Instructions to follow: Go through the material line by line and copy each one with the word "down".

Data for review:

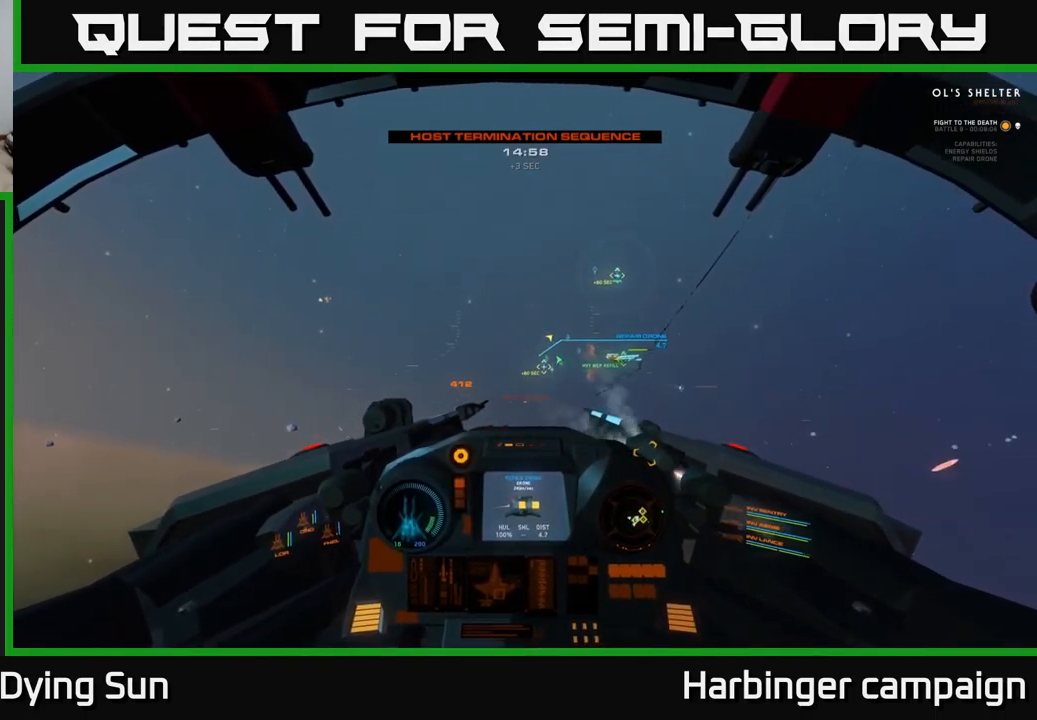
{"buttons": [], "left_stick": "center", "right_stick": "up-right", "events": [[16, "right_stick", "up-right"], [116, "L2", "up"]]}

* * *

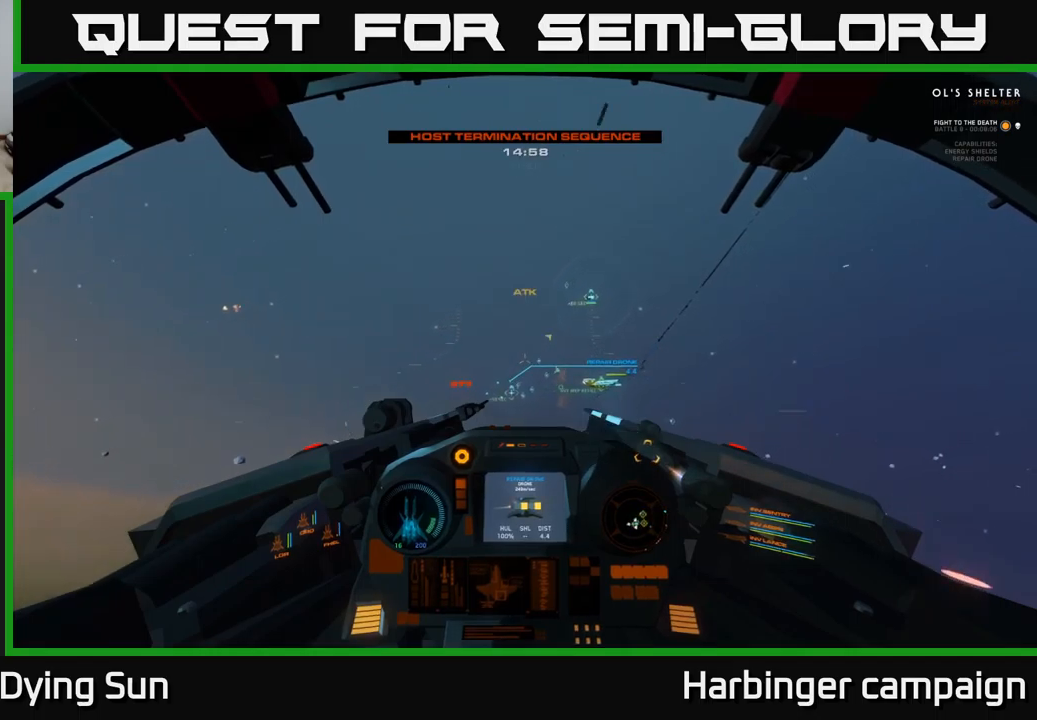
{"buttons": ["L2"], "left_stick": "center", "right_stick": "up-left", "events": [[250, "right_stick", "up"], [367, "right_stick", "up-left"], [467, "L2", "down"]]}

* * *

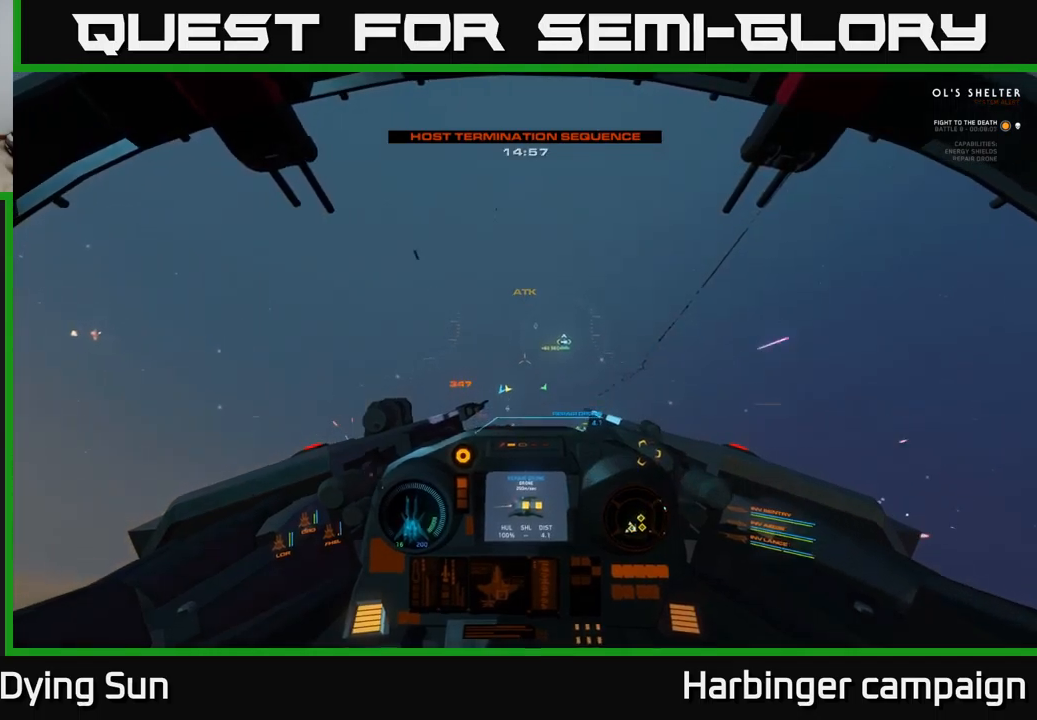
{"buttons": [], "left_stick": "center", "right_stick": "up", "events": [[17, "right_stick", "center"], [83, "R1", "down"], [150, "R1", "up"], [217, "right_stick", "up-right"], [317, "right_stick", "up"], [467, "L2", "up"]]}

Answer space:
{"buttons": ["L2"], "left_stick": "center", "right_stick": "up-left", "events": [[250, "right_stick", "up"], [367, "right_stick", "up-left"], [467, "L2", "down"]]}
{"buttons": [], "left_stick": "center", "right_stick": "up", "events": [[17, "right_stick", "center"], [83, "R1", "down"], [150, "R1", "up"], [217, "right_stick", "up-right"], [317, "right_stick", "up"], [467, "L2", "up"]]}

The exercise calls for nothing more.